Well, I say “new”. Pillars was launched in early July, and I was at the spectacular launch event at the Ironworks to see a great gig and pick up my copy of the album (the first physical music format I’ve bought for as long as I can remember).
It’s only now, though, that we have our internet up and running in our new house that I’ve been able to upload some photos from the night, and figured I’d save the album review for now too.
Pillars has been a long time coming: Shutter have been around for years, and it’s a shame in one sense that the band have taken so long to release an album. But on the other hand, the band have demonstrated staying power, clearly proving their durability and popularity (not just locally), and there’s no danger of them being a “flash in the pan” outfit. Pillars, in that sense, is not really the start, but the continuation for this post-rock foursome from Inverness.
And why shouldn’t a band take its time in releasing a band? Do they release something on demand that may not be up to scratch? I’m glad that instead they’ve released it only – excuse the Grolschism – when it’s ready. They’ve got some great people involved in making it too, apparently, including production bods who have worked with Mogwai.

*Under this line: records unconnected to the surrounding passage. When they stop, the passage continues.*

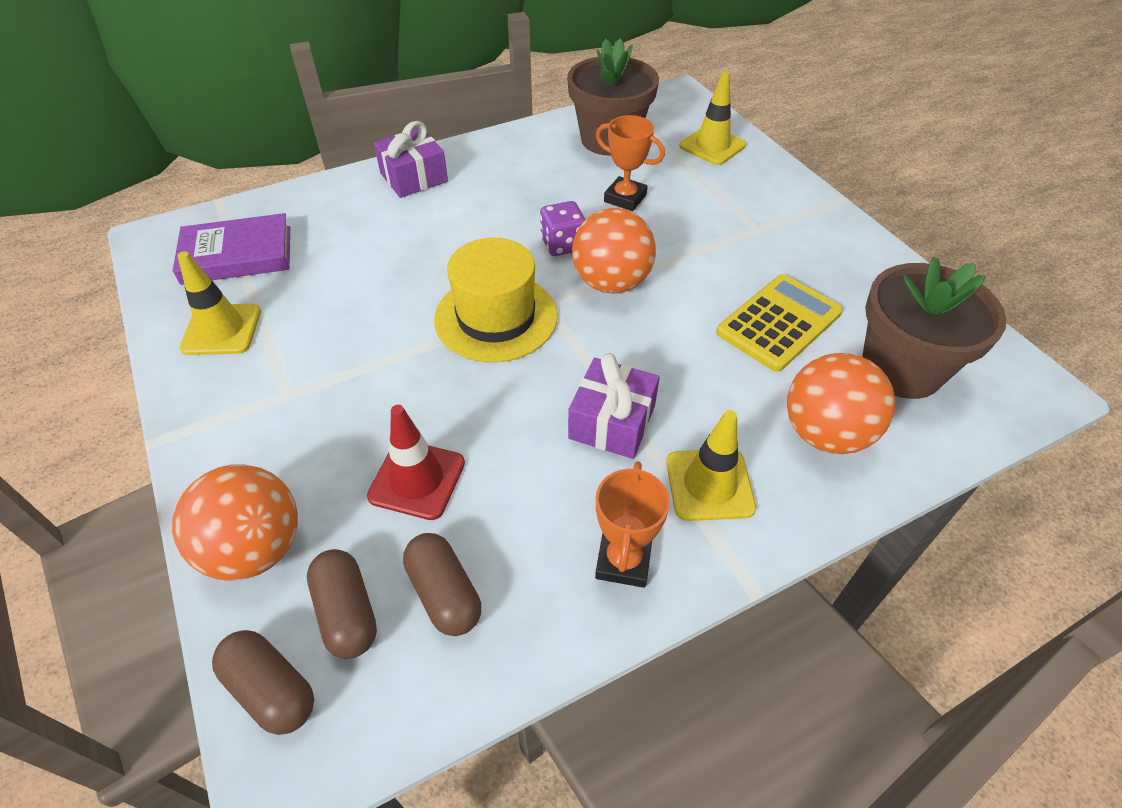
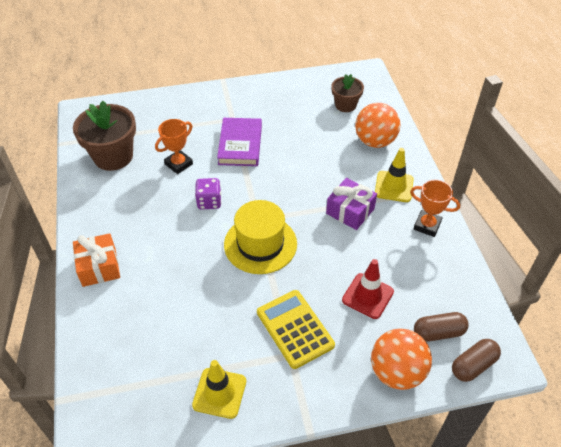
camera: 75 degrees left, 0 degrees up
purple book [173,213,290,285] -> purple book moved to [217,118,262,166]
purple gift [374,121,448,198] -> orange gift [73,233,120,287]
brown capsule [403,533,481,636] -> none
orange ball [572,208,656,293] -> none
yellow traffic cone [679,71,746,165] -> none
yellow calculator [716,274,843,372] -> yellow calculator moved to [257,290,335,369]
brown flower pot [862,257,1007,399] -> brown flower pot [331,74,364,112], size x0.59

The launch, then, was an exciting event because of the sense of anticipation, and the hundred or so folk in the venue seemed a greater number because of the stage that had been set up in the middle of the floor, making for a surround picture as well as an all-encompassing sound. Shutter were loud, powerful and gripping.
And the album, of course lacking a certain rawness you get live, is terrific. With Lost Transmission and Pillars of Creation providing a great opening, the layers of guitars, bass and drums continue in a vibrant mood, with New Starts standing out as a particularly energetic number. It precedes Sedona, for me the stand-out track on the album, a catchy mix of rough, explosive loudness and almost sinister quiet spots.
The album doesn’t tail off, though, and while I can’t help feeling that one or two tracks left you wanting more and could have (in true post-rock tradition) been somewhat longer, the finale Sulaco – which featured on their earlier EP – is a fine conclusion to an outstanding album. Pillars flows together brilliantly, and I’ve been listening to it a great deal since the launch.
Fingers crossed “Pillars” is the springboard that makes Shutter more widely known.